EXERCISE DATA:
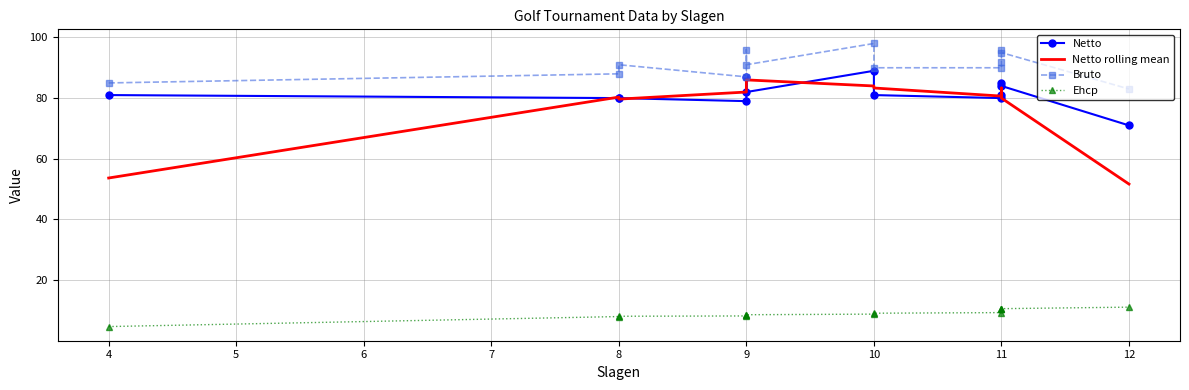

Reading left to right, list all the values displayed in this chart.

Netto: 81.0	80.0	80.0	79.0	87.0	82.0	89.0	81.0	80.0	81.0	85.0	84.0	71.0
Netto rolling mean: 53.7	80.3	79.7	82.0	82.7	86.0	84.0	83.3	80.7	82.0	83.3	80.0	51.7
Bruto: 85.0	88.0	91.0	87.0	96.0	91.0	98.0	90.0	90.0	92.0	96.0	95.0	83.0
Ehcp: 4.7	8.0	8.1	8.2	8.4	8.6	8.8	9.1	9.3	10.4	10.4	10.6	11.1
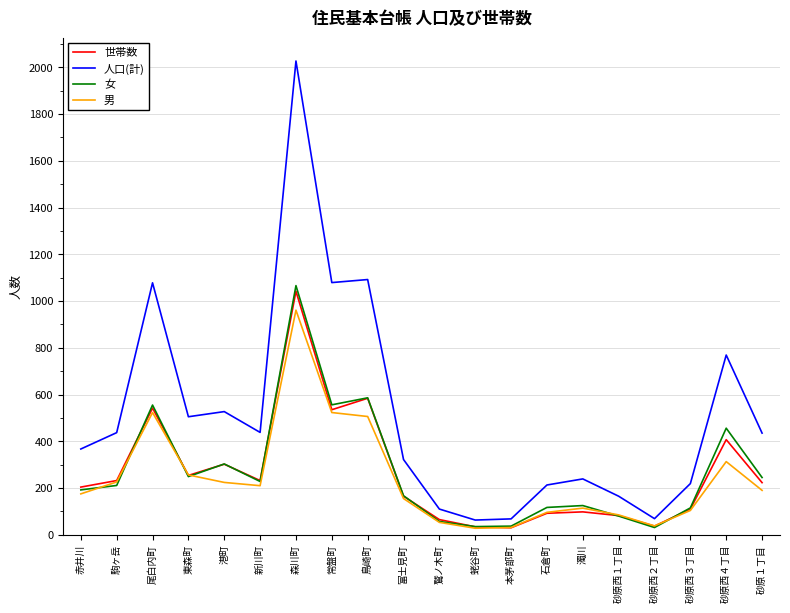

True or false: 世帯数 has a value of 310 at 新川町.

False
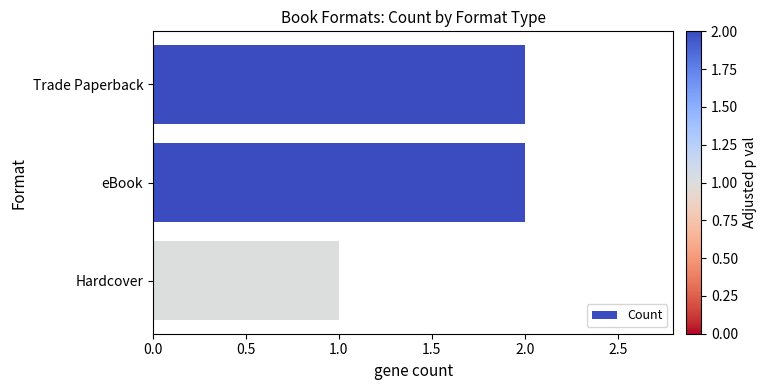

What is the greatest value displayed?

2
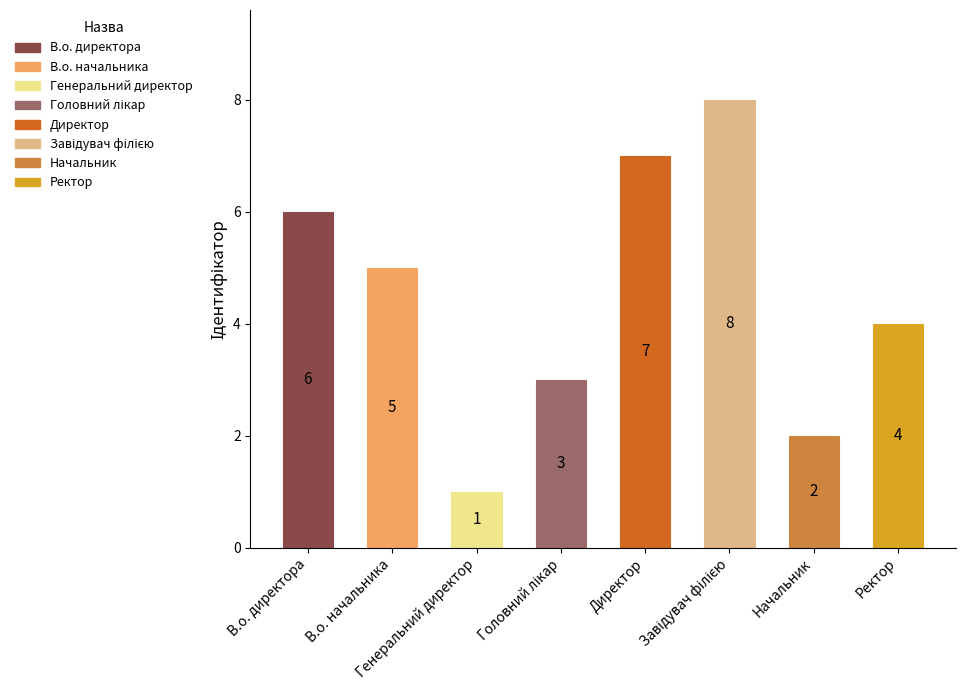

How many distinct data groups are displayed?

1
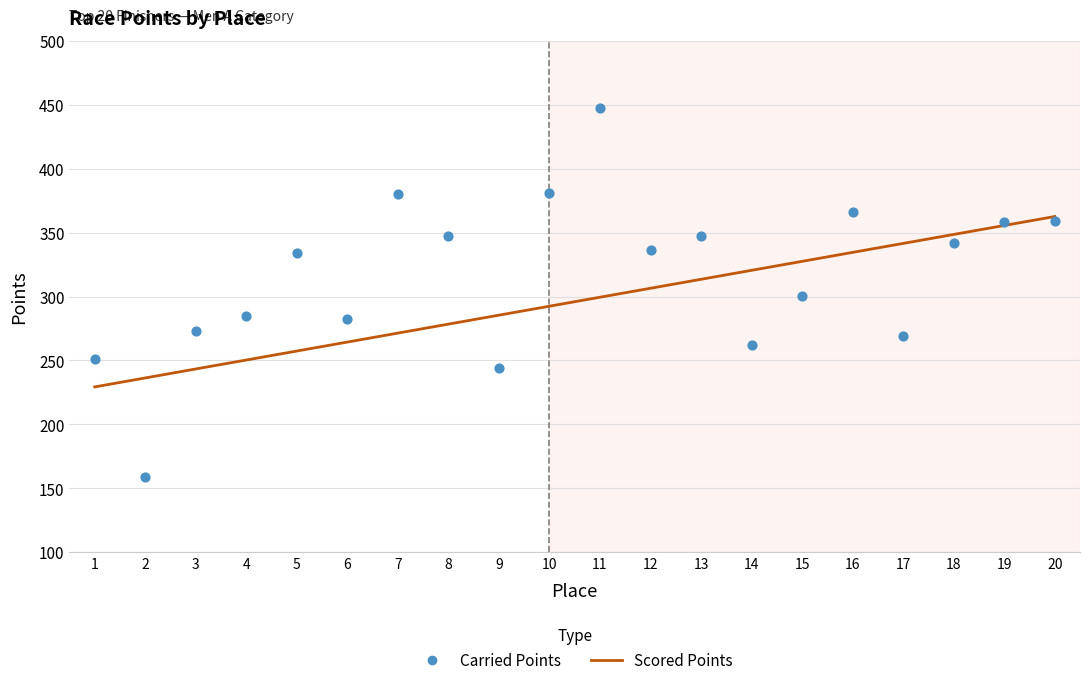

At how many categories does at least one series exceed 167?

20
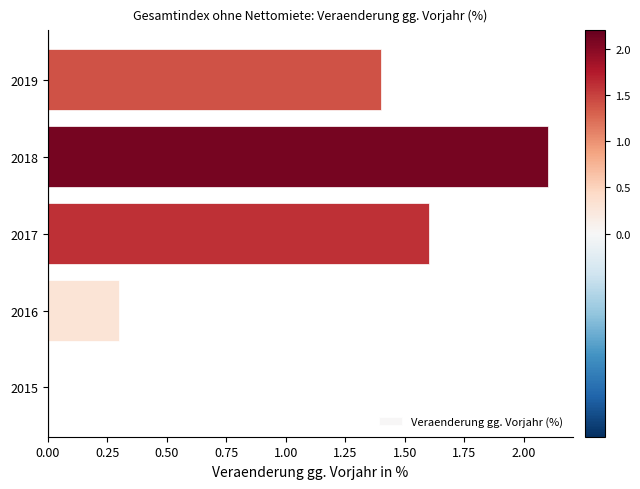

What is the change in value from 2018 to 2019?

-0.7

...

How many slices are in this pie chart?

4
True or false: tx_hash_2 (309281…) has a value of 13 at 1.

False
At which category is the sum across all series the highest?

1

...

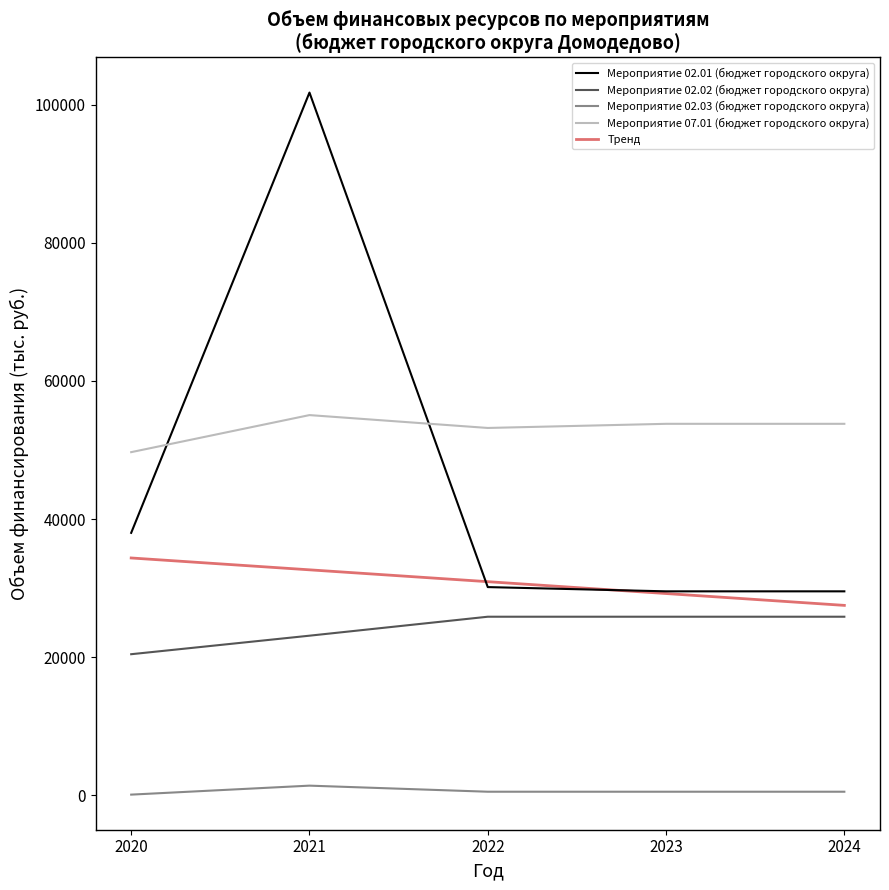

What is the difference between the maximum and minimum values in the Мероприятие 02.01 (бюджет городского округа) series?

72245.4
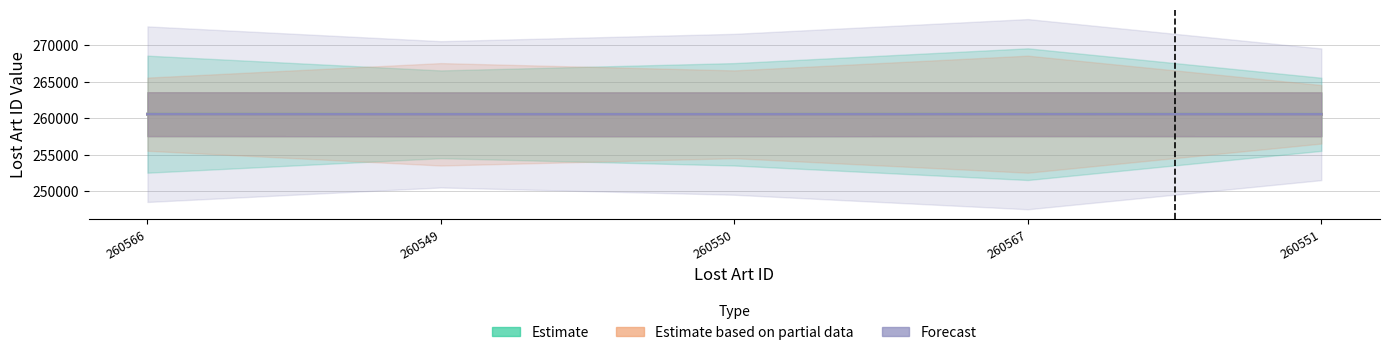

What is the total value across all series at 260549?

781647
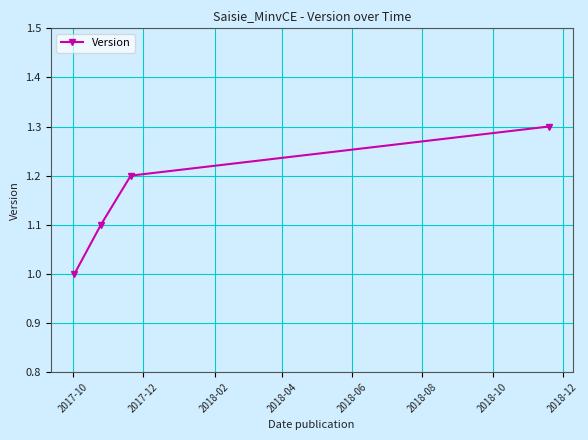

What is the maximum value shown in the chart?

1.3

ASSIGNMENT: Identify every line in the entries above that contains the string "Netto", and copy each of those lines in full.

ANSWER SPACE:
Netto: 81.0	80.0	80.0	79.0	87.0	82.0	89.0	81.0	80.0	81.0	85.0	84.0	71.0
Netto rolling mean: 53.7	80.3	79.7	82.0	82.7	86.0	84.0	83.3	80.7	82.0	83.3	80.0	51.7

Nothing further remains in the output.